Region migration is slow, as long as it keeps decreasing, there will be no problem.

| username: LBX流鼻血 | Original post link

This 3499 has been stuck for a very long time.

| username: h5n1 | Original post link

Read the article and manually schedule first.

| username: Kongdom | Original post link

You can open the Grafana site to check the progress of pending offline. It is possible that the data is too large and has not been completed yet. I have experienced a situation where it was pending for a day. There are parameters that can be adjusted to speed it up.

| username: tidb菜鸟一只 | Original post link

Without a leader, can we be bold and use --force to take it offline directly?

| username: LBX流鼻血 | Original post link

@h5n1 @tidb newbie Yes, but we don’t dare to do this in production. The region_count is stuck at 3499, and we can’t manually schedule it. They are all empty.

| username: Billmay表妹 | Original post link

Check out this article: 专栏 - tikv下线Pending Offline卡住排查思路 | TiDB 社区

| username: h5n1 | Original post link

Region migration and Leader migration are two different things. Even if the leader is 0, you still have to wait for the region_count to be 0. What needs to be done now is to manually trigger the region migration action. You still need to refer to the previous documentation. The --force option only removes the node from tiup, but it won’t actually delete it from the real cluster. Don’t use it lightly.

| username: redgame | Original post link

There have been instances where the PD cluster’s abnormal status might cause nodes to fail to go offline properly.

| username: LBX流鼻血 | Original post link

All values are 0, but the status is still Pending Offline. Additionally, I tried to check these two KV-SERVER processes, and they keep restarting infinitely: down, restart, down. The logs continuously output errors. Please help take a look, thank you very much.

| username: Jellybean | Original post link

Have you tried the method mentioned by h5n1 here? Check it out and see.

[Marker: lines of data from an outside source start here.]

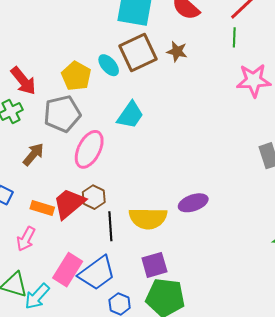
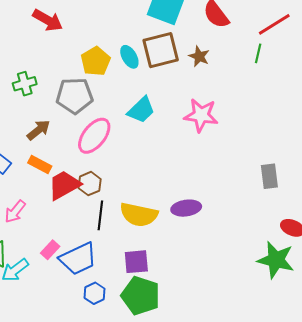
pink star: (254, 80) -> (201, 115), moved
red arrow: (23, 81) -> (48, 20), moved, turned -32
orange rectangle: (42, 208) -> (40, 165), moved
pink rectangle: (68, 270) -> (50, 250), size x0.6

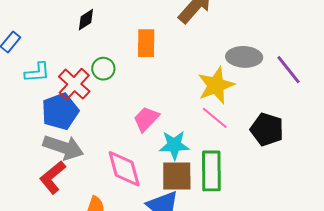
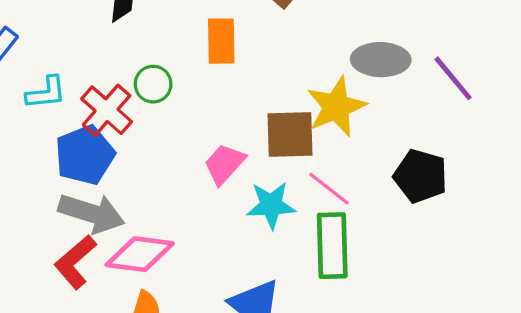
pink line: (215, 118) -> (329, 189), moved
pink diamond: (124, 169) -> (140, 254), moved, turned -66
brown square: (177, 176) -> (290, 134), moved

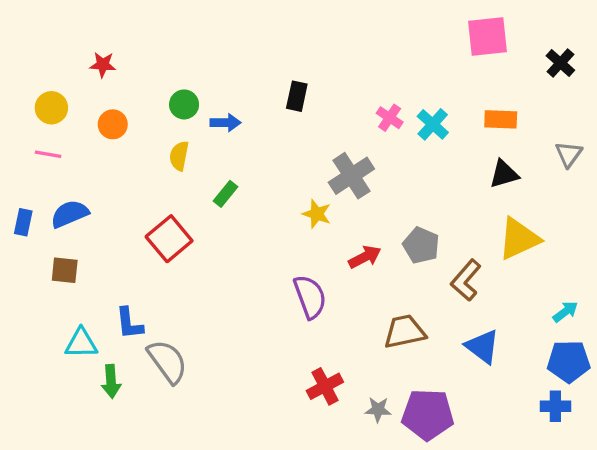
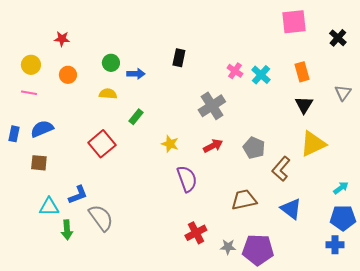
orange rectangle: (501, 119) -> (302, 72), turned 72
yellow semicircle: (179, 156) -> (108, 94), turned 84
black triangle: (504, 174) -> (304, 105), turned -42
yellow star: (317, 214) -> (170, 144), moved
red arrow: (365, 257) -> (213, 146), moved
blue L-shape: (129, 323) -> (78, 195), turned -105

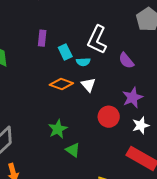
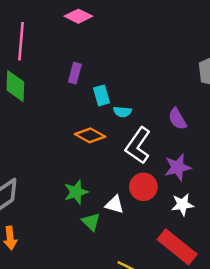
white L-shape: (97, 40) -> (138, 146), moved
white triangle: (88, 85) -> (115, 205), moved, turned -42

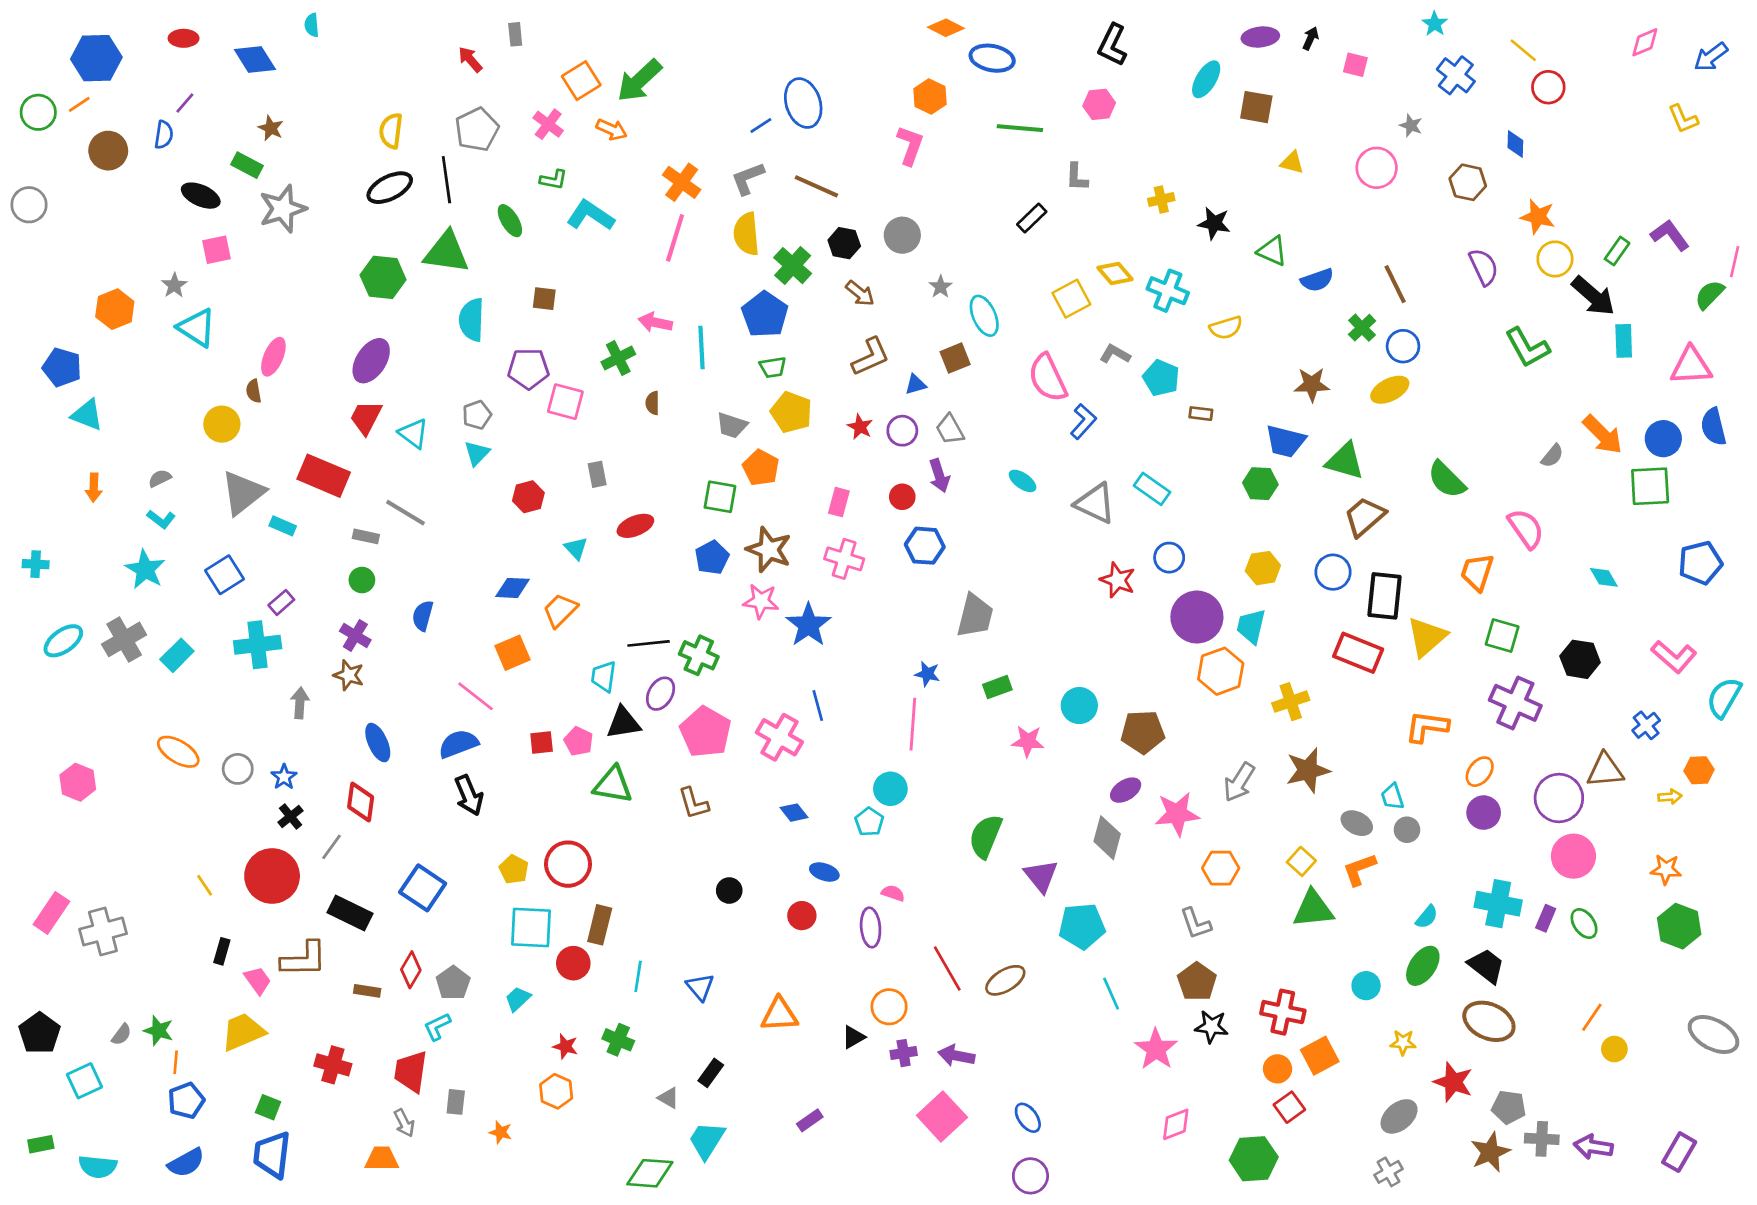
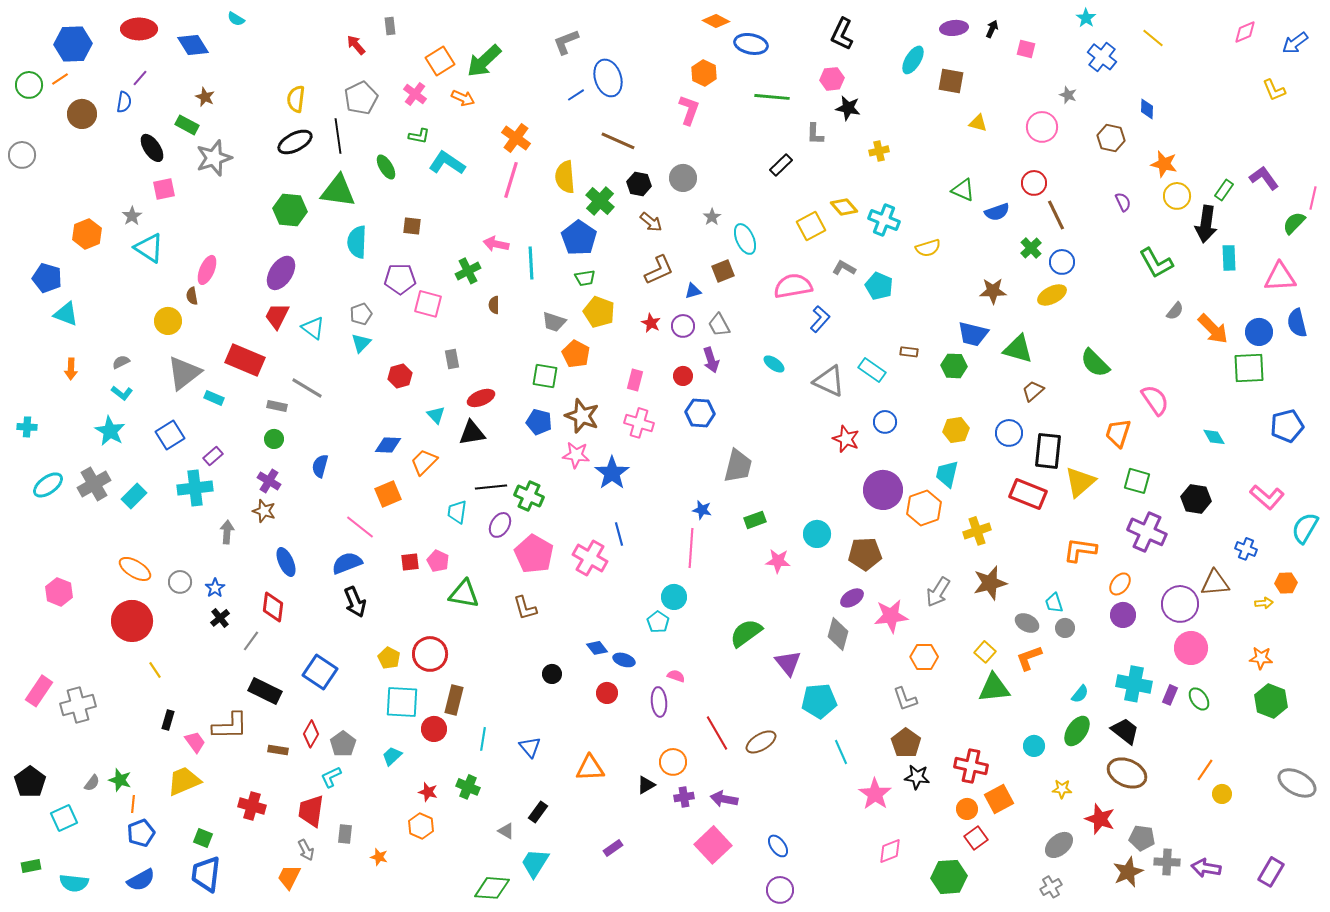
cyan semicircle: (312, 25) -> (236, 19), turned -54
red ellipse: (184, 38) -> (139, 29), size x1.6
red circle: (1548, 87) -> (1034, 183), moved
gray L-shape: (748, 178) -> (566, 42), moved
black ellipse: (201, 196) -> (152, 148), turned 32
black star: (1214, 223) -> (848, 108), moved
purple semicircle: (1484, 267) -> (1123, 202), size x0.7
black arrow: (1593, 296) -> (1206, 224), turned 57
pink semicircle: (1048, 378) -> (793, 286), turned 105
brown rectangle: (1201, 414) -> (909, 352), moved
gray semicircle: (1552, 456) -> (1175, 311), moved
brown trapezoid: (1365, 517) -> (1033, 391), size x0.7
blue pentagon: (712, 558) -> (539, 422), turned -30
purple circle: (1197, 617) -> (883, 490), moved
black triangle: (624, 723) -> (472, 433), moved
blue cross: (1646, 725) -> (1246, 549), turned -30
blue diamond: (794, 813) -> (597, 648), moved
green semicircle: (986, 836) -> (746, 633), turned 32
red circle: (272, 876) -> (132, 621), moved
orange trapezoid: (382, 1159) -> (289, 877), turned -64

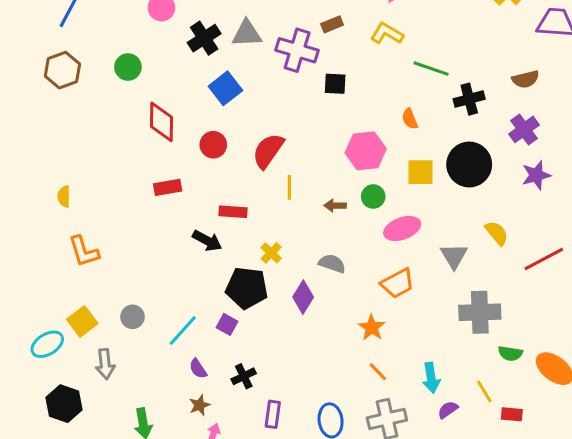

专栏 - TiKV缩容下线异常处理的三板斧 | TiDB 社区.

| username: h5n1 | Original post link

It seems like there’s a separate thread for your TiKV restart issue. You can stop these two and use the online unsafe recover feature in version 6.1.

| username: LBX流鼻血 | Original post link

Thank you, boss. Online unsafe recover is very useful.

| username: system | Original post link

This topic was automatically closed 60 days after the last reply. New replies are no longer allowed.